There are parts of the Fuleihan Concerto where she plays a full semitone sharp of the note the composer wrote.

As surprising as this may seem to you, I have no problem with that at all.

I am only fixated on PITCH when the theremin playing has no other redeeming attributes to make up for bad intonation.

Posted: 1/7/2009 5:15:38 AM
GordonC

From: Croxley Green, Hertfordshire, UK

Joined: 10/5/2005

Actually, not surprising at all, now that I have had chance to mull it over.

Before I pointed Vocal Lab at Clara's work, I used it on one of my own pieces (Dance Of The Flower Pot Men) and was surprised to find that I was on key significantly more than random chance would suggest. Given that I have spent the last three years [i]not[/i] trying to be in tune and that the piece was recorded without any reference tone whatsoever (as is my way), I expected to hit proper notes only infrequently. But - as I have long suspected - it seems that there is a subconscious or instinctive aspect to playing the theremin, and I am apparently unable to shake off the ubiquitous influence of conventional Western music.

So I thought to compare my results to the gold standard - Clara - and was astonished to find that her intonation was quite a bit weaker than my ears were telling me. Had I bought into the Clara mythology so much I was fooling myself? Well, yes and no. I think better to call it "the triumph of musicality over intonation."

One of my other interests (Freemasonry) involves learning and reciting reasonably long monologues.

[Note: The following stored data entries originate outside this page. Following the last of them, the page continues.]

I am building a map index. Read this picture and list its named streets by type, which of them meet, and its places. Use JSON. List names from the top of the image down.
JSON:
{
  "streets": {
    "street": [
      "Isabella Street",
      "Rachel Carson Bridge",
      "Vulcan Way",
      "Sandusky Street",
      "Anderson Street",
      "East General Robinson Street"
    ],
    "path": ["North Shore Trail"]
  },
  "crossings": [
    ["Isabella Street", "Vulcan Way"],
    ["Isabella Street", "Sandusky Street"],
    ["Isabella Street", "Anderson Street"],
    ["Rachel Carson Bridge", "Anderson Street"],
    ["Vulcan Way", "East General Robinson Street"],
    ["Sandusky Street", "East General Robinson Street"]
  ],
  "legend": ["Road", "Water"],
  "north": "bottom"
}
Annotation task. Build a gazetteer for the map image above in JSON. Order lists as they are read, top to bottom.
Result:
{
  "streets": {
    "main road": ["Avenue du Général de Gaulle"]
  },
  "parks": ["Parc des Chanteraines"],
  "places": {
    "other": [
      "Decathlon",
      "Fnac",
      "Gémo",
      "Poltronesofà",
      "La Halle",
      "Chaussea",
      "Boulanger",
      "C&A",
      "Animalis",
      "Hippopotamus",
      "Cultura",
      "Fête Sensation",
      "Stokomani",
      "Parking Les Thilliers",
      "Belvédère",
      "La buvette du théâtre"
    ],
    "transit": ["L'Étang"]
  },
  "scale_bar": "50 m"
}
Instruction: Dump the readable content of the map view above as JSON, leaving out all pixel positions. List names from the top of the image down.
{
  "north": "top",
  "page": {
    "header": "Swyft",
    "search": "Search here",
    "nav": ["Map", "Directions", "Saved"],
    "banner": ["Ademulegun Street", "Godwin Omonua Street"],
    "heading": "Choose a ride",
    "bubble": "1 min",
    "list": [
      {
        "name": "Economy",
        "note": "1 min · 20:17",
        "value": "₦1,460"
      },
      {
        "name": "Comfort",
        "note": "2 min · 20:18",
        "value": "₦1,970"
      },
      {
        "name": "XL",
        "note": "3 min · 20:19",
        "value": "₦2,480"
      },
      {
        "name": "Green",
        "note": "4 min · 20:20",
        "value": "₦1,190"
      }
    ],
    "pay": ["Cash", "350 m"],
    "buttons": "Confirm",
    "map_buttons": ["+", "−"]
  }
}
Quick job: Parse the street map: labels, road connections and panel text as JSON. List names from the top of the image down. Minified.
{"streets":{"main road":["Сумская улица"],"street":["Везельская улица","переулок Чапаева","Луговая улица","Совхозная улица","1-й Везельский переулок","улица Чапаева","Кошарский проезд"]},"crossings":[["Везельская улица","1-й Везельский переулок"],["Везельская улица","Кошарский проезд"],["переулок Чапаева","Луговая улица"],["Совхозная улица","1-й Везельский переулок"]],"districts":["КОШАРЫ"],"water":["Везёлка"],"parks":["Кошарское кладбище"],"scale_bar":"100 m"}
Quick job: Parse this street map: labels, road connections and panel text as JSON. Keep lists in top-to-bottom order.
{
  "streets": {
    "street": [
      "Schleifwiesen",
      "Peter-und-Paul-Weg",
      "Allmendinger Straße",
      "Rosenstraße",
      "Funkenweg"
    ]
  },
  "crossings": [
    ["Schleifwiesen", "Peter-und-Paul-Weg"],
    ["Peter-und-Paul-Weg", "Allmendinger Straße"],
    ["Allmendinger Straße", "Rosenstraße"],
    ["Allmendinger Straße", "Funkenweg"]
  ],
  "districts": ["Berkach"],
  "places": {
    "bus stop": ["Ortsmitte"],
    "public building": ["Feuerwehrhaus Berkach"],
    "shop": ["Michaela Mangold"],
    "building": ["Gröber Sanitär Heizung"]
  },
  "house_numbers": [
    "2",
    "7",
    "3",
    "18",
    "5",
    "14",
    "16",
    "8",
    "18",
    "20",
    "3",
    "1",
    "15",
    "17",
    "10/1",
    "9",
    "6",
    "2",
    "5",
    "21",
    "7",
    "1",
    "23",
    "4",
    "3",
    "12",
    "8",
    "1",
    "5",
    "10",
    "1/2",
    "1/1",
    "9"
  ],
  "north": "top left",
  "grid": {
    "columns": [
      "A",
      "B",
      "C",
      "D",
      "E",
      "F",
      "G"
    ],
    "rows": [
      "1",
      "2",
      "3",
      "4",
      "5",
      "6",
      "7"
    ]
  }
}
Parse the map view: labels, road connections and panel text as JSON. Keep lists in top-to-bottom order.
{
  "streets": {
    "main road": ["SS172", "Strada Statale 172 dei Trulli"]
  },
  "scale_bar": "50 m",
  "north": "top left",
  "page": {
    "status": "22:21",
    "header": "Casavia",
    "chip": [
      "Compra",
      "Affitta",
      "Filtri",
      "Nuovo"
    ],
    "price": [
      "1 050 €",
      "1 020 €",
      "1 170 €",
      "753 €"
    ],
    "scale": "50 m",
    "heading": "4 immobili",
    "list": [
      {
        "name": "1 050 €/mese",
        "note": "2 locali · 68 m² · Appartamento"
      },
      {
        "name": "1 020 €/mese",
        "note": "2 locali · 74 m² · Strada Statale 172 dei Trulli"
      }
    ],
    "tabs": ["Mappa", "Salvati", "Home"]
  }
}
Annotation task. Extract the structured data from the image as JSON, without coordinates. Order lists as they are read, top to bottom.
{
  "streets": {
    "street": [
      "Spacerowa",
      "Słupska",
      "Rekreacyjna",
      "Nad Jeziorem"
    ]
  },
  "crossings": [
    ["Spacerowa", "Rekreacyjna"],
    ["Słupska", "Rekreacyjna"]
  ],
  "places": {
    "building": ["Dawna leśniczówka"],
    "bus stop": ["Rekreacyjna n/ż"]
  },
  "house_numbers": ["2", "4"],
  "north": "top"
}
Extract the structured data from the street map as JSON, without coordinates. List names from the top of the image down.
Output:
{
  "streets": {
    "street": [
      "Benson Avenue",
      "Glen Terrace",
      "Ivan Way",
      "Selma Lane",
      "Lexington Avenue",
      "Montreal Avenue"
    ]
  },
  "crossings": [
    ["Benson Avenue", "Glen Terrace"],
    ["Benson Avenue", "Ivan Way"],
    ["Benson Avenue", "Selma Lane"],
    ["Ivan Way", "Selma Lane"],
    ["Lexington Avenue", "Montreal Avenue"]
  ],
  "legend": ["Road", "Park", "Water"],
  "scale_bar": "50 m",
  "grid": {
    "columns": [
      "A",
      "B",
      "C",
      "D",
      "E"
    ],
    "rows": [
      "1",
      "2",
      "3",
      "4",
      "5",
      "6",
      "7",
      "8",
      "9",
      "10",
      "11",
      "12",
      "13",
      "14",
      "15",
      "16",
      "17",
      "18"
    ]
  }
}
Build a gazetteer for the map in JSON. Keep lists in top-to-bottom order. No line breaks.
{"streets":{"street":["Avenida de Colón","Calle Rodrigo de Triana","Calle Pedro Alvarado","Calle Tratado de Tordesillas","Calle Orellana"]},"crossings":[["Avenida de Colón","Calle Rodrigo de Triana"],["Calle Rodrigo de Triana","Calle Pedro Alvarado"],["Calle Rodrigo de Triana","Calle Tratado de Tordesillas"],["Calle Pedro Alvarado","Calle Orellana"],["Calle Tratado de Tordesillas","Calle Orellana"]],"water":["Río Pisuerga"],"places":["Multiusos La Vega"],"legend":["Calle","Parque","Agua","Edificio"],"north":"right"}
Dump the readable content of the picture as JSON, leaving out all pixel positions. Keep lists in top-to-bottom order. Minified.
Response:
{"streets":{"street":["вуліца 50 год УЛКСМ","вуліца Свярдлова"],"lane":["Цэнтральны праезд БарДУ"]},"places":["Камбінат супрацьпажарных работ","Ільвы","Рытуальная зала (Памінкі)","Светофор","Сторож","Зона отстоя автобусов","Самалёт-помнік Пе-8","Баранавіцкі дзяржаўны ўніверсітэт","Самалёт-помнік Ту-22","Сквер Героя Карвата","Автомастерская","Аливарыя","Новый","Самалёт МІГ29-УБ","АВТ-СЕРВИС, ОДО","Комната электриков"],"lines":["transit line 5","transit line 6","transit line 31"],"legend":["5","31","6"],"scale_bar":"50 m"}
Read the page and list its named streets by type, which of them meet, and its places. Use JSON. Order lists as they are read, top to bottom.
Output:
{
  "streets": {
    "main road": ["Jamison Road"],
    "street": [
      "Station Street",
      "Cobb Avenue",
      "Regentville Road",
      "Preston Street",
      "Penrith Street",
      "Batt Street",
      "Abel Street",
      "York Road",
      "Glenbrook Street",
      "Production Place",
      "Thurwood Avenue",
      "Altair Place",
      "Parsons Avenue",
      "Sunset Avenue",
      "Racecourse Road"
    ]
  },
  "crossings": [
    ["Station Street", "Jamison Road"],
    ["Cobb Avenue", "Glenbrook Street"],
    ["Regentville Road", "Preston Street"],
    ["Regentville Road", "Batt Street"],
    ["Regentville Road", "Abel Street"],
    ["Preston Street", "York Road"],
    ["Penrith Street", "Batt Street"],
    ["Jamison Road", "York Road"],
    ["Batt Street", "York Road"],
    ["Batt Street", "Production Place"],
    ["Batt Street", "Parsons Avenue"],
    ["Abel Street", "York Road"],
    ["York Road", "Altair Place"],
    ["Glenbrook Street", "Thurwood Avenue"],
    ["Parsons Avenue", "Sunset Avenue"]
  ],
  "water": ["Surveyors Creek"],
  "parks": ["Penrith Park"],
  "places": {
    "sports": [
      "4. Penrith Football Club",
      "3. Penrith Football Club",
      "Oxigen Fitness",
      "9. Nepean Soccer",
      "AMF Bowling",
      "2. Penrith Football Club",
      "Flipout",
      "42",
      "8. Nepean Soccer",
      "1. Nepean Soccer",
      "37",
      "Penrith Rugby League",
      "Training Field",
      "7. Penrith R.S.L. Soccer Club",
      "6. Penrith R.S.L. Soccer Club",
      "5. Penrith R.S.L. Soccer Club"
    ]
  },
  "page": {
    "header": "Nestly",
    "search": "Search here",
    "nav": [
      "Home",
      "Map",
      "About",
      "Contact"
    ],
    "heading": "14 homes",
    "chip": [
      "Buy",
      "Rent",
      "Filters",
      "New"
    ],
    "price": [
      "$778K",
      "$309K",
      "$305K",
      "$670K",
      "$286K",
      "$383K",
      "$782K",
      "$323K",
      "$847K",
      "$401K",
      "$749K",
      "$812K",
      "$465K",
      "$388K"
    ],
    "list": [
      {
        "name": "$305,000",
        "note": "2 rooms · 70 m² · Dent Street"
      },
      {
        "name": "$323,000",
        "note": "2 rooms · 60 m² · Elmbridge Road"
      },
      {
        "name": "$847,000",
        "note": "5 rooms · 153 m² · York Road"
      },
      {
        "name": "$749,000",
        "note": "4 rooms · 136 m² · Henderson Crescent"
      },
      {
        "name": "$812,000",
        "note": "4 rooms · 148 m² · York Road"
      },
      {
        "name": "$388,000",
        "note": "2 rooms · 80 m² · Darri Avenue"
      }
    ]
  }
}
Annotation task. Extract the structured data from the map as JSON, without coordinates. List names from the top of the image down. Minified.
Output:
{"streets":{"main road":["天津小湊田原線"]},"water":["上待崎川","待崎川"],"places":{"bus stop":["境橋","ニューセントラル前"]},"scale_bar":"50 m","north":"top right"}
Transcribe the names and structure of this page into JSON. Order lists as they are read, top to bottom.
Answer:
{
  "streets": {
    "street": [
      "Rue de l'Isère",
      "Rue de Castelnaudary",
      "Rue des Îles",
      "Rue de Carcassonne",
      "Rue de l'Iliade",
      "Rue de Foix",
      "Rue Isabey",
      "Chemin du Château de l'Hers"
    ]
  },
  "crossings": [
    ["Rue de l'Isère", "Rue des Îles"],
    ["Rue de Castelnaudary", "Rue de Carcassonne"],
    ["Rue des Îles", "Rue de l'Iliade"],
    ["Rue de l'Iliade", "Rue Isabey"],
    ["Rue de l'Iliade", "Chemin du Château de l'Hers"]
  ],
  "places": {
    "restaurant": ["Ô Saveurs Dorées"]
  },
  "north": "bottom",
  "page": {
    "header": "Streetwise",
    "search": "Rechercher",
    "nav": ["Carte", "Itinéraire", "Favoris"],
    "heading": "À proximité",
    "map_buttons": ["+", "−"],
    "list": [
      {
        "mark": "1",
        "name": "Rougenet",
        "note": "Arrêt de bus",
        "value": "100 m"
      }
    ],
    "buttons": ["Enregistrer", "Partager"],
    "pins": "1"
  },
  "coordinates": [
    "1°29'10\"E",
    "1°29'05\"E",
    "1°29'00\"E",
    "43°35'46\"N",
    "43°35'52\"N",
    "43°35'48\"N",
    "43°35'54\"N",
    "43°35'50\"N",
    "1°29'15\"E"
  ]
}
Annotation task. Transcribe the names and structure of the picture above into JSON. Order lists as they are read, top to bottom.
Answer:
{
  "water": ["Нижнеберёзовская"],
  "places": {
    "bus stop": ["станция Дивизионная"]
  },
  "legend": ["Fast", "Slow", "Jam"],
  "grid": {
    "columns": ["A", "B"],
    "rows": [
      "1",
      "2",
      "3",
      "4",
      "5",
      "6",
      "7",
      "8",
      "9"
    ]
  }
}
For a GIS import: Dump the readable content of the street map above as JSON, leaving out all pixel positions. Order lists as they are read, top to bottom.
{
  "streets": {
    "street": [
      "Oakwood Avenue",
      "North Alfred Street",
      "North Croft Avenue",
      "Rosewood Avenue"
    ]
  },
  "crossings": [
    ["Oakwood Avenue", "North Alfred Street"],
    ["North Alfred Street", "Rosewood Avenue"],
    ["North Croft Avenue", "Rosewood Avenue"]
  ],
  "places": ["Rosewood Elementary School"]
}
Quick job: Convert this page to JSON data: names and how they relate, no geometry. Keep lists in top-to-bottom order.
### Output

Generally people fall into three categories - the first is beginners who have just about learned the words and stumble, fumble and mumble their way through it with prompts and clangers a-plenty. (One that seems appropriate to this forum is "this transistory life" instead of "this transitory life" - it's amusing, but it also betrays a lack of understanding.) They get congratulated for making it to the end without fleeing!

The second category I call the technicians - almost totally word perfect, but they might as well have read the script out loud as taking the trouble to memorise it - it comes across as dull as dish water and devoid of meaning. They get congratulated for remembering all the words.

The third category is those people who really understand what they are saying. As often as not what they say is almost as poor a match to the script as the first category, but it really doesn't matter because the words are alive with meaning and the listener totally gets what what it is all about. They get the most heart-felt congratulations of all.

It seems to me that this parallels the range of theremin players quite well.